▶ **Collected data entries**
*** Block opens ***

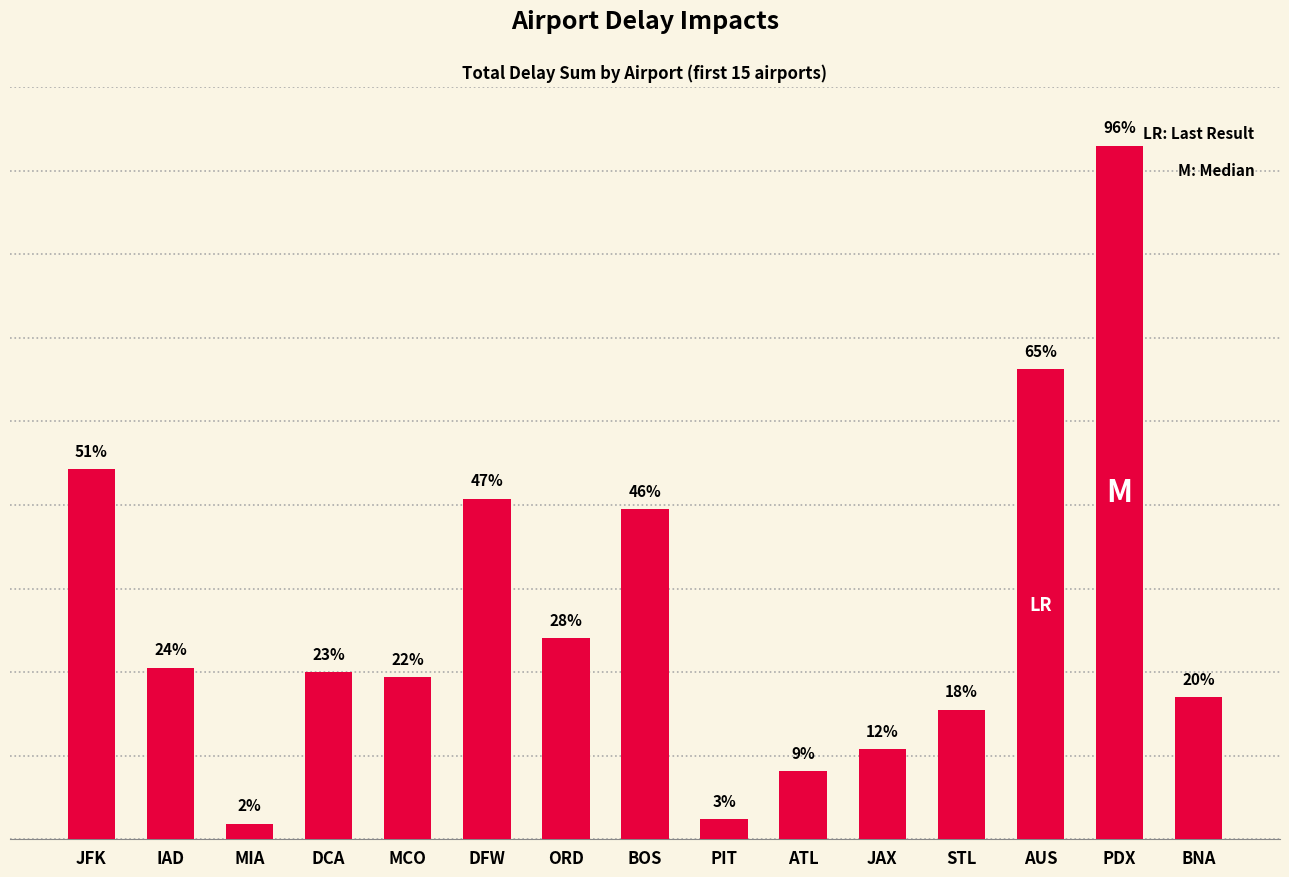

Does the chart contain any negative values?

No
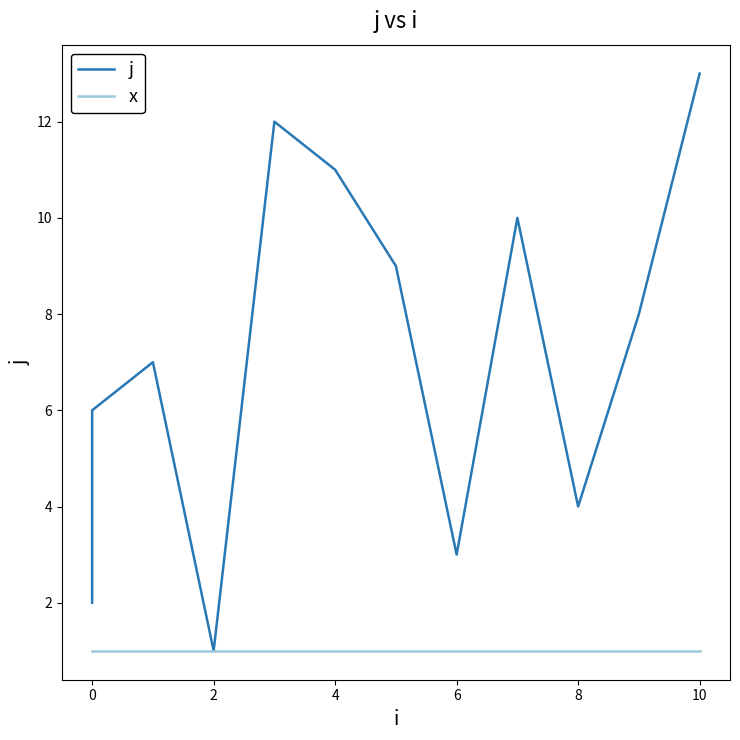

What is the lowest value of the j series?

1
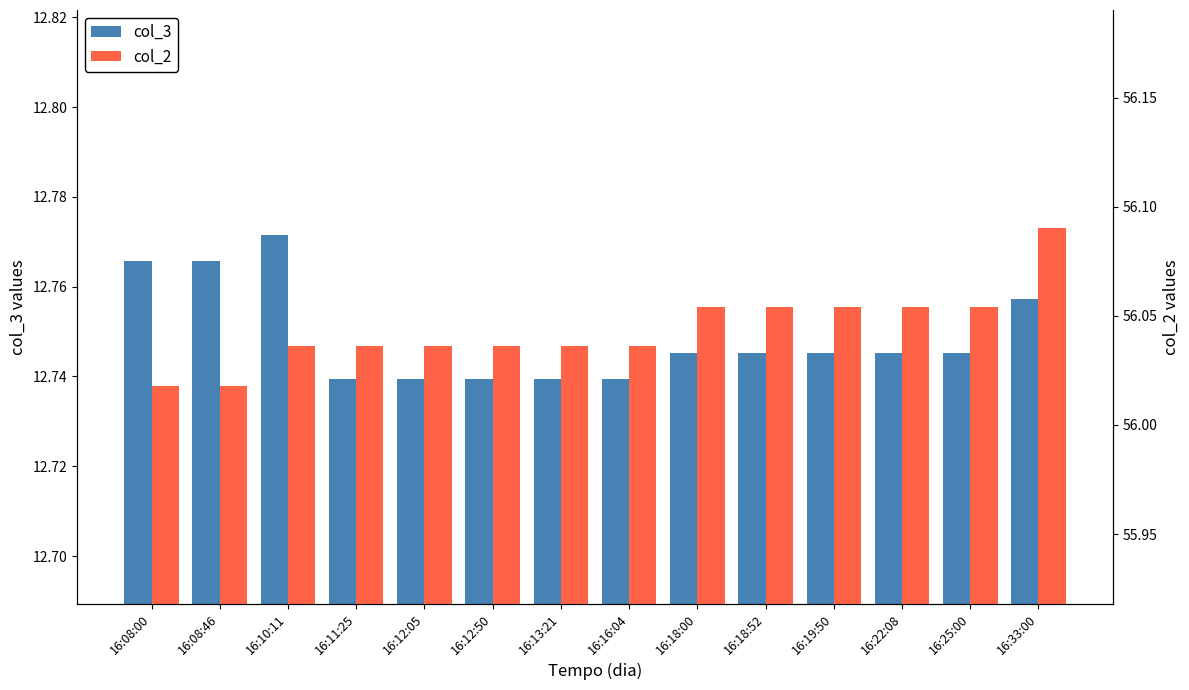

Is the value of col_3 at 16:12:50 greater than the value of col_2 at 16:18:52?

No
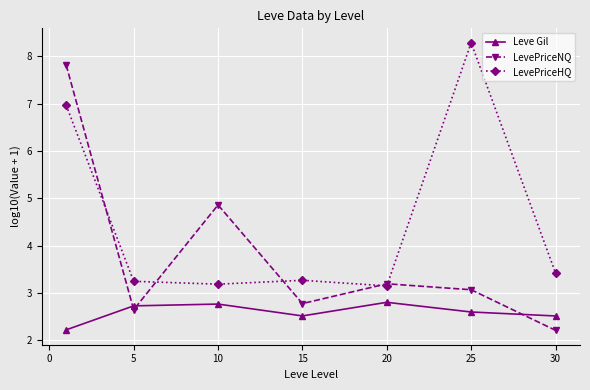

What is the value of the Leve Gil point at the 7th from the left?

2.5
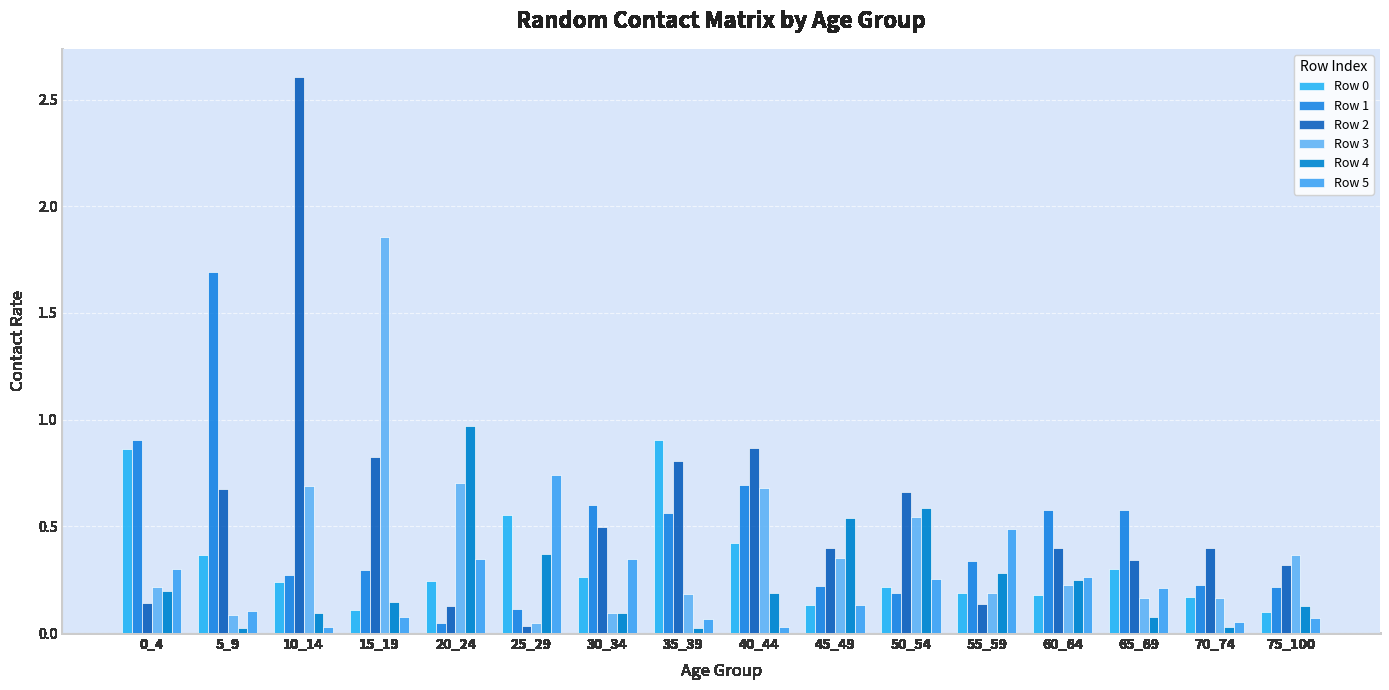

What is the difference between the Row 2 values at 60_64 and 25_29?

0.4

*** Block closes ***

▶ **Activity**
Can you express the data above as a Markdown table with columns "No." and "Line", one numbered row per non-blank line, with the pictures left out?

▶ **Your response**
| No. | Line |
|---|---|
| 1 | Does the chart contain any negative values? |
| 2 | No |
| 3 | What is the lowest value of the j series? |
| 4 | 1 |
| 5 | Is the value of col_3 at 16:12:50 greater than the value of col_2 at 16:18:52? |
| 6 | No |
| 7 | What is the value of the Leve Gil point at the 7th from the left? |
| 8 | 2.5 |
| 9 | What is the difference between the Row 2 values at 60_64 and 25_29? |
| 10 | 0.4 |